> _Available data_
*****
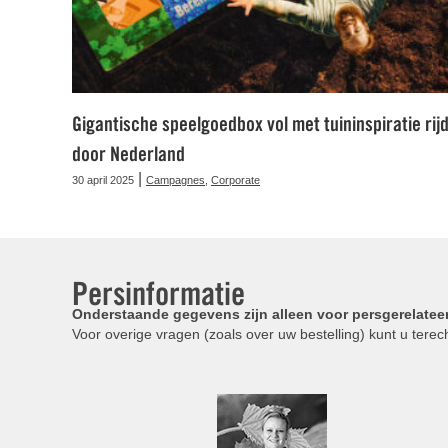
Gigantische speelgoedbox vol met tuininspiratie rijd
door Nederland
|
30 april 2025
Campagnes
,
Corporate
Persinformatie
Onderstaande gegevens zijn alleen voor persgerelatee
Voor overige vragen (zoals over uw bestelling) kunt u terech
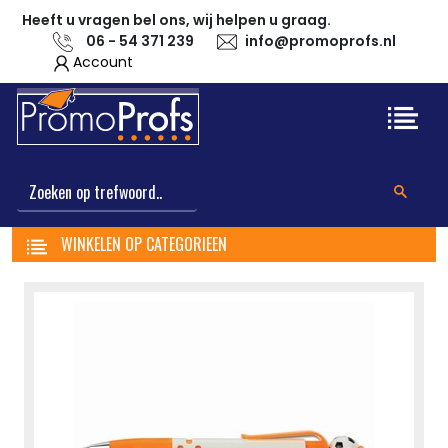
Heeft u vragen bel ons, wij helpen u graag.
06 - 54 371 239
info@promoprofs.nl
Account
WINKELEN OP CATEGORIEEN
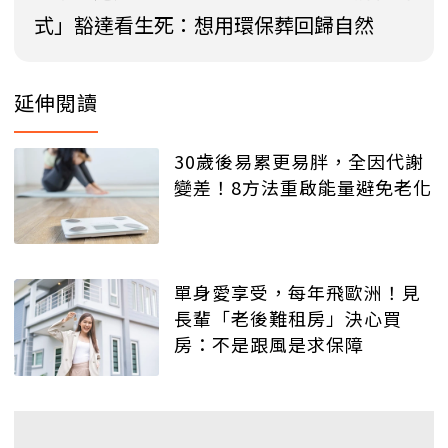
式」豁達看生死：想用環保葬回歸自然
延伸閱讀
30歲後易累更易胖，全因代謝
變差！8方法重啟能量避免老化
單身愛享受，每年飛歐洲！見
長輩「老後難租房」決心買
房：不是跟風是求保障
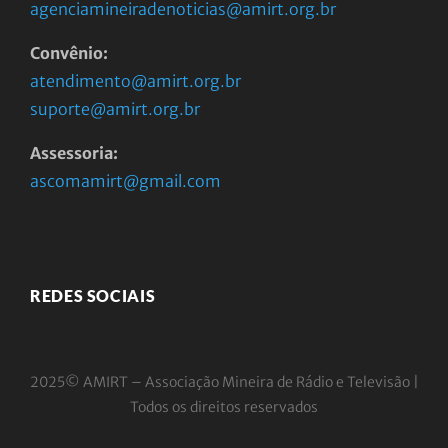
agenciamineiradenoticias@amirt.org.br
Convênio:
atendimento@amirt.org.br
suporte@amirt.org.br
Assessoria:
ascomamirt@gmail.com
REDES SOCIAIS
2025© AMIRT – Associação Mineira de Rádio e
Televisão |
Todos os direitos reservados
*****
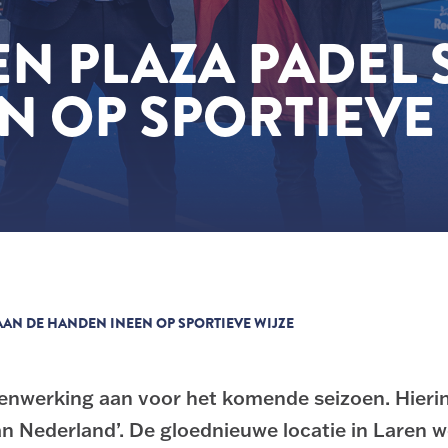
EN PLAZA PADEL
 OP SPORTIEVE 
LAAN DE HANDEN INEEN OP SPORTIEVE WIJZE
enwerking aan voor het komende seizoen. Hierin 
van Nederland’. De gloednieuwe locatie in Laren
*****
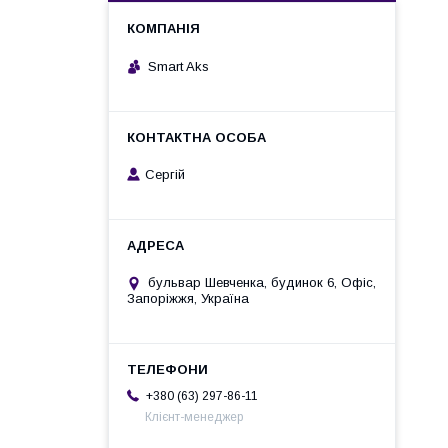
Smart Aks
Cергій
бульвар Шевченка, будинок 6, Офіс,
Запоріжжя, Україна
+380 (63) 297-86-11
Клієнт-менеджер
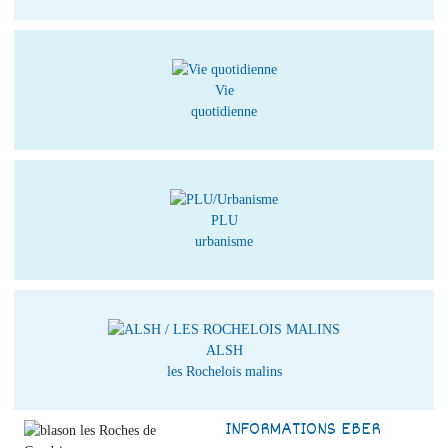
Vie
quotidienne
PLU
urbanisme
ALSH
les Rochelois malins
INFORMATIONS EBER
*****
> _Problem requirements_
Copy the material from the line containing "EN PLAZA PADEL" through the line containing "van Nederland’. De", word for word.

> _Result for this exercise_
EN PLAZA PADEL
 OP SPORTIEVE 
LAAN DE HANDEN INEEN OP SPORTIEVE WIJZE
enwerking aan voor het komende seizoen. Hierin 
van Nederland’. De gloednieuwe locatie in Laren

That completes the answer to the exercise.